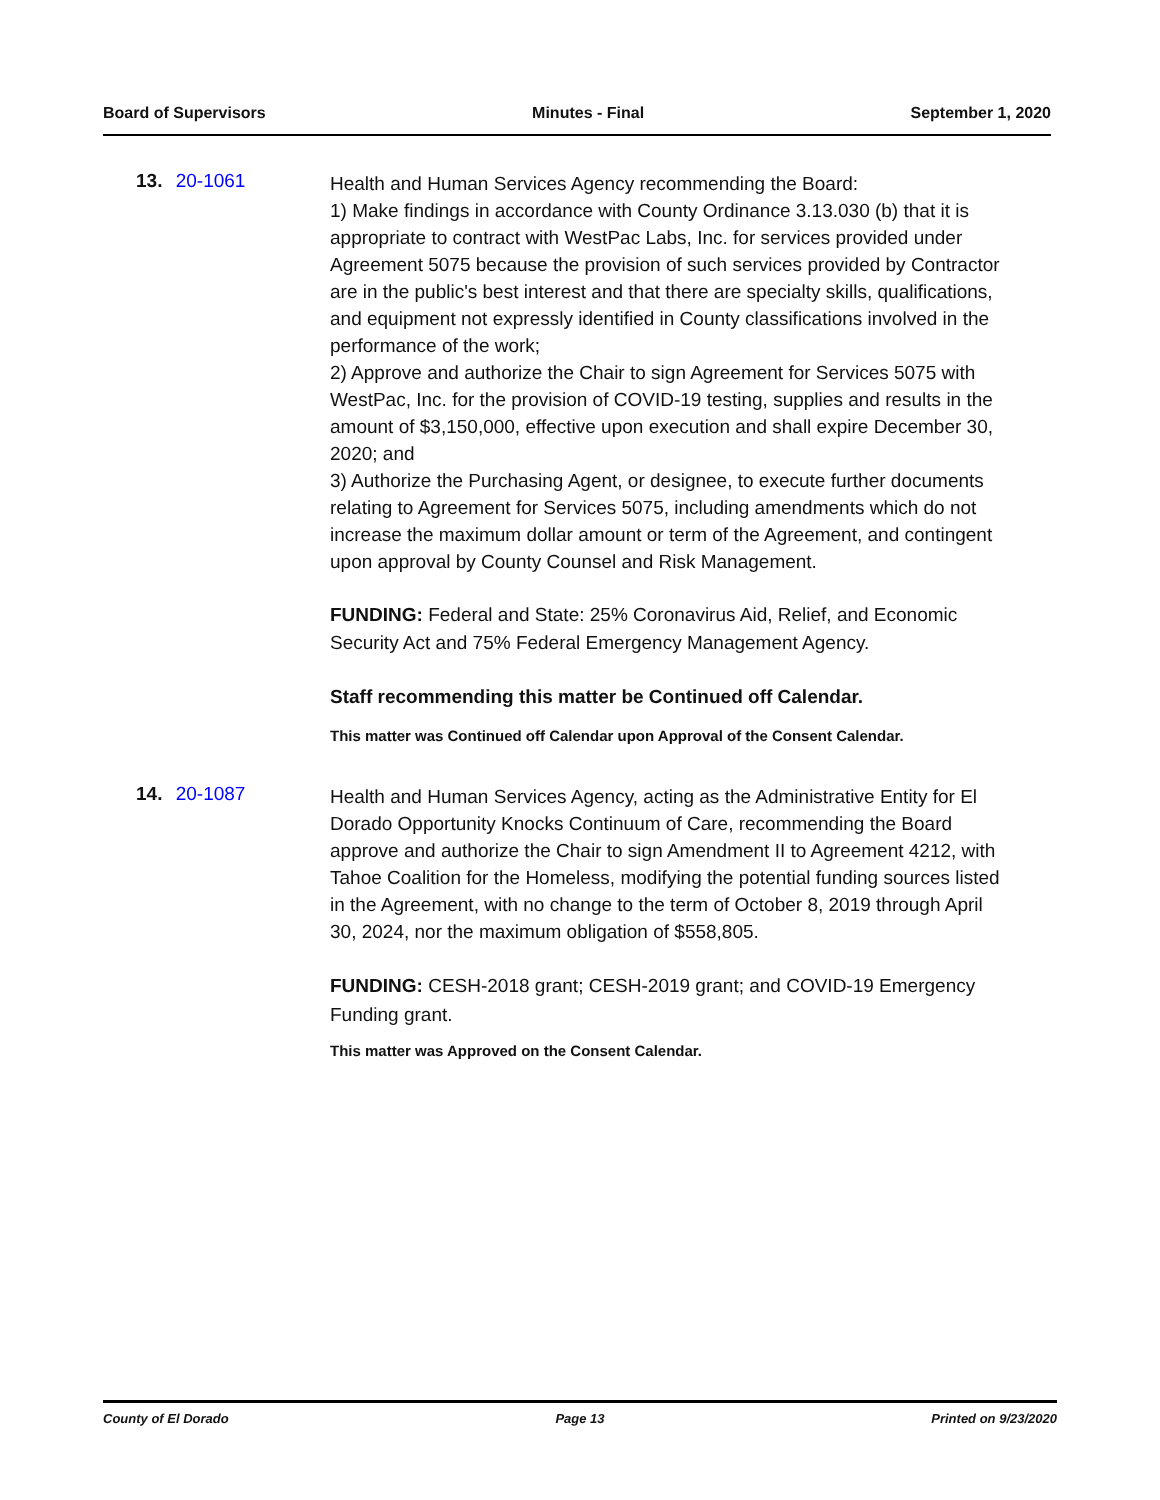Board of Supervisors Minutes - Final September 1, 2020
13. 20-1061
Health and Human Services Agency recommending the Board:
1) Make findings in accordance with County Ordinance 3.13.030 (b) that it is appropriate to contract with WestPac Labs, Inc. for services provided under Agreement 5075 because the provision of such services provided by Contractor are in the public's best interest and that there are specialty skills, qualifications, and equipment not expressly identified in County classifications involved in the performance of the work;
2) Approve and authorize the Chair to sign Agreement for Services 5075 with WestPac, Inc. for the provision of COVID-19 testing, supplies and results in the amount of $3,150,000, effective upon execution and shall expire December 30, 2020; and
3) Authorize the Purchasing Agent, or designee, to execute further documents relating to Agreement for Services 5075, including amendments which do not increase the maximum dollar amount or term of the Agreement, and contingent upon approval by County Counsel and Risk Management.
FUNDING: Federal and State: 25% Coronavirus Aid, Relief, and Economic Security Act and 75% Federal Emergency Management Agency.
Staff recommending this matter be Continued off Calendar.
This matter was Continued off Calendar upon Approval of the Consent Calendar.
14. 20-1087
Health and Human Services Agency, acting as the Administrative Entity for El Dorado Opportunity Knocks Continuum of Care, recommending the Board approve and authorize the Chair to sign Amendment II to Agreement 4212, with Tahoe Coalition for the Homeless, modifying the potential funding sources listed in the Agreement, with no change to the term of October 8, 2019 through April 30, 2024, nor the maximum obligation of $558,805.
FUNDING: CESH-2018 grant; CESH-2019 grant; and COVID-19 Emergency Funding grant.
This matter was Approved on the Consent Calendar.
County of El Dorado Page 13 Printed on 9/23/2020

▬▬▬▬▬▬

An exact copy of the lines above, from the one containing "Staff recommending this" through the one containing "14. 20-1087", is the whole of the answer.

_Answer box_:
Staff recommending this matter be Continued off Calendar.
This matter was Continued off Calendar upon Approval of the Consent Calendar.
14. 20-1087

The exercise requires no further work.